There are often several independent systems to carry out these forecasts for varying needs in each company. Isn’t is possible to take away different predictions from a single “fundamental” forecast? Contrary to what intuition inspires us, this fundamental prediction does not exist. Let’s see why.

In order to have forecasts on multiple levels, an aggregation of the forecasts at the highest level needs to be conducted and then boil the findings down to their finer components. Both approaches are inadequate. For example, bursting a warehouse forecast for each store by weighting figures would lead to excessive averaging and predictions with a large bias. This would also eliminate the notion of sales probability. In terms of aggregation, this would lead to predictions with high statistical error (mathematical ”variance”).: when the prediction values are added, the errors of the models used at the lowest level are also added.

To avoid such a sensitive process, the most reliable results, the best “bias / variance tradeoff”, are obtained by elaborating the forecast models directly to the desired granularity.

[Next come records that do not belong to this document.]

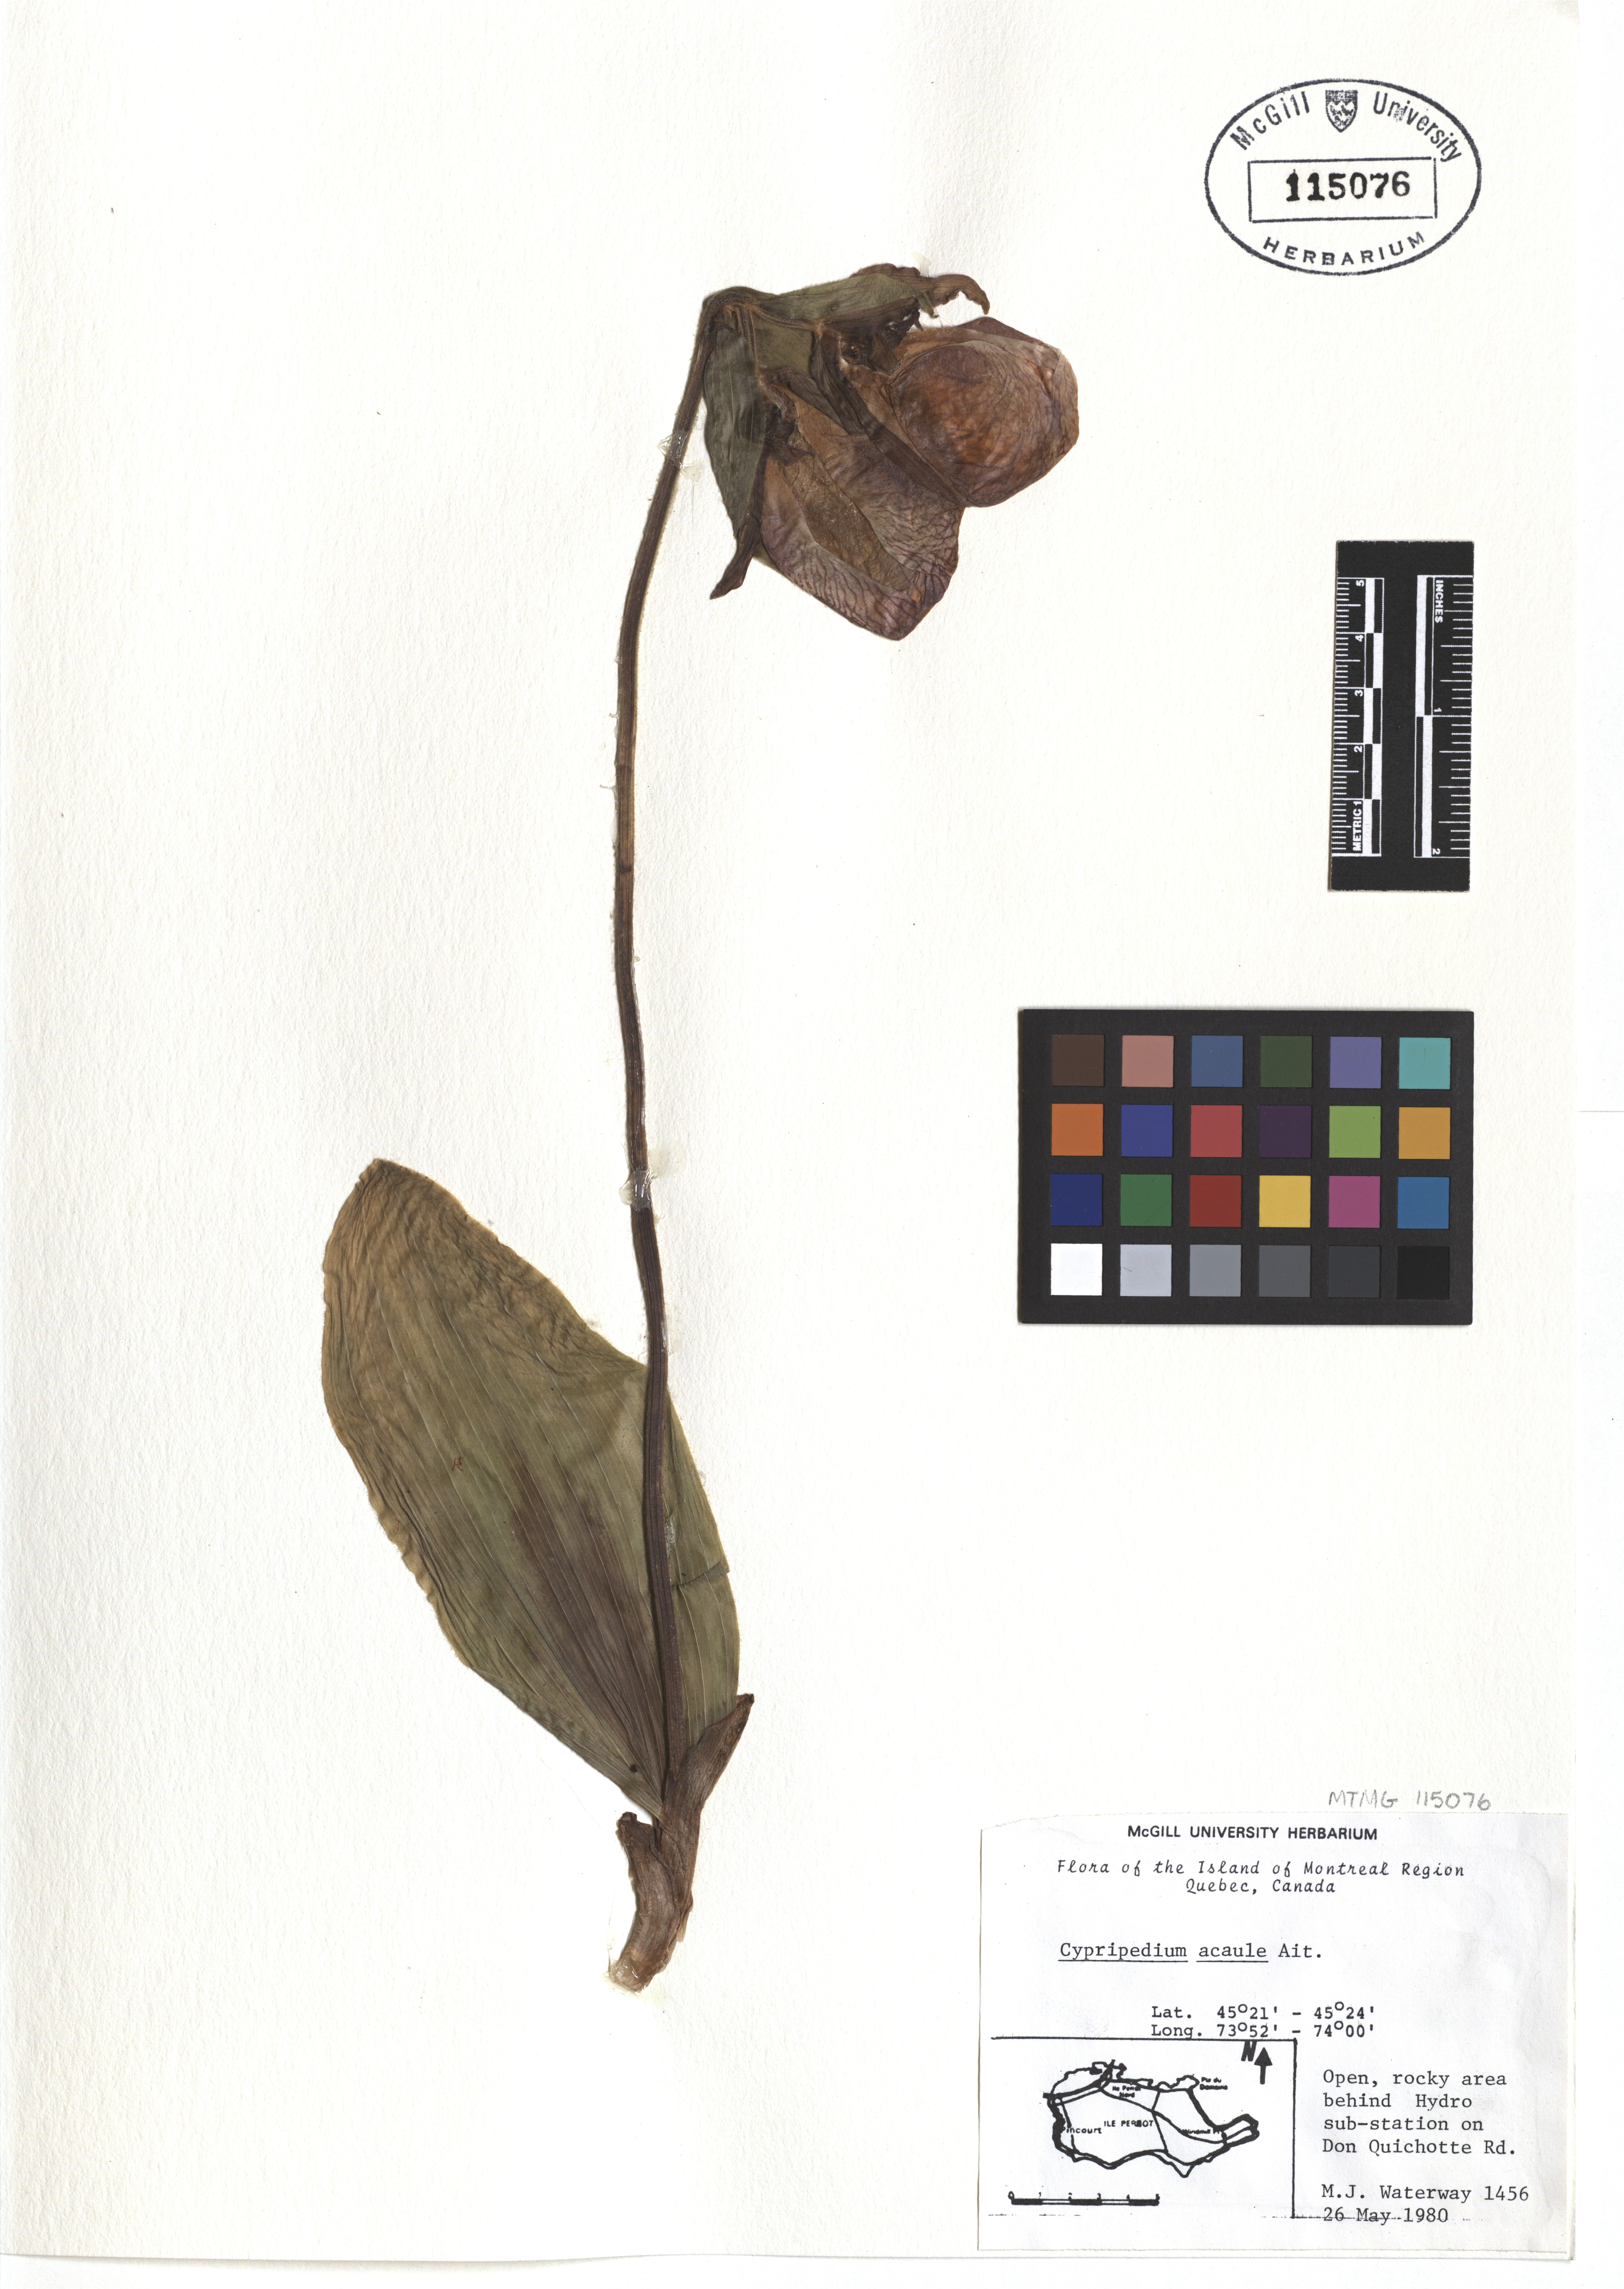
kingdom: Plantae
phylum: Tracheophyta
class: Liliopsida
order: Asparagales
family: Orchidaceae
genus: Cypripedium
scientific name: Cypripedium acaule
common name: Pink lady's-slipper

Companies have several entities and services involving distinct predictive approaches. The different forecasts should not be disjointed from one another. The capacity of bringing coherence between all levels is essential. For example, if several stores organize a specific promotion, they should see an impact in their forecasts, as well as in warehouse outflow.

For this type of problem, a Machine Learning approach involves a statistical modelling step between the store level and the warehouse level. The model obtained in this way will establish a flexible link between the data closest to the issue to be solved (outputs warehouses) and the realistic need anticipated by the stores, with precision on all levels.


The best sales forecasts are misunderstood and misused, therefore not bringing forth their expected value. For this reason, we must define the business gesture upstream to not confront the user with concepts left unmastered.

For example, the in-store inventory manager will only see order proposals, with a detailed explanation of all its steps (cadence, frequency, packaging, current inventory and overall period sales forecast). Analysis and forecasting management will be entrusted to a specialized team of inventory planners and forecasters, oftentimes operating from headquarters.

A powerful procurement tool is designed taking into account the expertise of its various users. It directly calculates a probable forecast to the desired granularity, considering many real world constraints (budget, financing, delays, merchandising, stock shortage, service rate, preparation and reception capacity). To support the business need, the tool speaks the language of the end user. Depending on the targeted business, the forecast can be transformed into a calculation of inventory to be supplied, budget forecasts, recommendations for supply width and simulation of commercial operations.

The next-generation supply chain forecasting tools are efficient, ergonomic and highly automated. A thorough training in mathematics to use the forecast is unnecessary because it is an intermediate datum which drives the desired result: an efficient and controlled supply chain.